Across Australia, youth justice systems are failing some of the most vulnerable young people in our communities.

Recently, in Queensland, the ABC’s Four Corners program exposed the scandal of hundreds of children and young people aged between 10 and 17 being held in adult watch houses across the state each year. In the Brisbane City Watch House, some children were held in isolation, three children had recently attempted suicide and a young female was placed in a holding cell with two alleged male sex offenders.

This report brought to mind the horrific revelations exposed at the Don Dale youth detention centre in the Northern Territory in 2016, which sparked the Royal Commission into the Detention and Protection of Children in the Northern Territory. Three years on, it appears the lessons of Don Dale have still not sunk in, with stories continuing to emerge across the country of mistreatment and neglect of young people in detention.

In New South Wales, the Inspector of Custodial Services found in November last year that children and young people in detention facilities were subject to inappropriate routine strip searches, solitary confinement and excessive use of force. Government figures in Tasmania show there were 203 strip searches of children at Ashley Youth Detention Centre in a three-month period in 2018. In Western Australia, Amnesty International reported in March 2018 that a Maori teenager was kept in an isolation cell for 328 days.

These disturbing incidents illustrate broken systems and flawed approaches that demand urgent attention. Above all, we need effective approaches to youth justice that focus on early intervention and diversion and prevent young people from contact with the justice system wherever possible, using child-specific approaches and engaging families and communities.

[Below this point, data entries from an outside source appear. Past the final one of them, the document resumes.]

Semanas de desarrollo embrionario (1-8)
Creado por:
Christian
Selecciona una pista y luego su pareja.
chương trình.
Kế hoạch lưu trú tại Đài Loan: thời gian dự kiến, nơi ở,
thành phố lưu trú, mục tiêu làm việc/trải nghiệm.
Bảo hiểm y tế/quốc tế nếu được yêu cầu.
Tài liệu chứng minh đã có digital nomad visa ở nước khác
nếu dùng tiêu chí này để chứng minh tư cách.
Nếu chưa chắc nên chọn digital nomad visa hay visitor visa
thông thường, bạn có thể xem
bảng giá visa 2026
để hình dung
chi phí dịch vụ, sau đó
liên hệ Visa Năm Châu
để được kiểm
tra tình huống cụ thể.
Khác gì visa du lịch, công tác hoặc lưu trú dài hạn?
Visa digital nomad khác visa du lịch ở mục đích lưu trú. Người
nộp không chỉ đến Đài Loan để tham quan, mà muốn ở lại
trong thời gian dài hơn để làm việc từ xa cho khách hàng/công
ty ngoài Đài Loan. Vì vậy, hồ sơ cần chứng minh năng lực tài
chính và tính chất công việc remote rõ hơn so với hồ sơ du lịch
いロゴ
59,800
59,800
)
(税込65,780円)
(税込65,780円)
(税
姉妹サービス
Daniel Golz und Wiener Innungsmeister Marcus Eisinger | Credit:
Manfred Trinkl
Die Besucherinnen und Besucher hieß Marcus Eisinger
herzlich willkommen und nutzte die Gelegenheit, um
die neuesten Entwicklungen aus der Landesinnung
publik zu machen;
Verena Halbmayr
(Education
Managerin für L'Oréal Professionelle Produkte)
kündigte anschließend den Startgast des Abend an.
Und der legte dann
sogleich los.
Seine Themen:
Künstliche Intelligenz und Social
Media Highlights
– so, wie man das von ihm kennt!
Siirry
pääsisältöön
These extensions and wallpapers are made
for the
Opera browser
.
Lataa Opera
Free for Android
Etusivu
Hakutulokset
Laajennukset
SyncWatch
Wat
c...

The overrepresentation of Aboriginal and Torres Strait Islander children and young people in the justice system must also be addressed as a priority. Although only about 5 per cent of young people aged 10 to 17 in Australia are Indigenous, 49 per cent of those under youth justice supervision on an average day in 2017–18 were Indigenous.

It is time for national leadership on these issues.

In Jesuit Social Services’ Federal Election Platform: A more compassionate Australia, we called for the incoming Federal Government to commit to a National Youth Justice Strategy that seeks to address poverty and disadvantage as the root causes of crime, diverts children from prison at every possible opportunity and that provides access to the opportunities that every Australian child deserves.

We also continue to advocate for the age of criminal responsibility to be raised from 10 to 14 years old across all states and territories.

Prison is no place for a child. The most effective approach to preventing children’s trajectories into the justice system is to address the issues driving their vulnerability, such as family dysfunction, trauma, abuse and neglect.

In November 2018, the Council of Attorneys-General committed to the formation of a working group to examine whether to raise the age of criminal responsibility from 10 years of age. Jesuit Social Services hopes that this report, which is due this year, will recommend raising the age. This would represent an important step toward the kind of positive reform in youth justice that is sorely needed.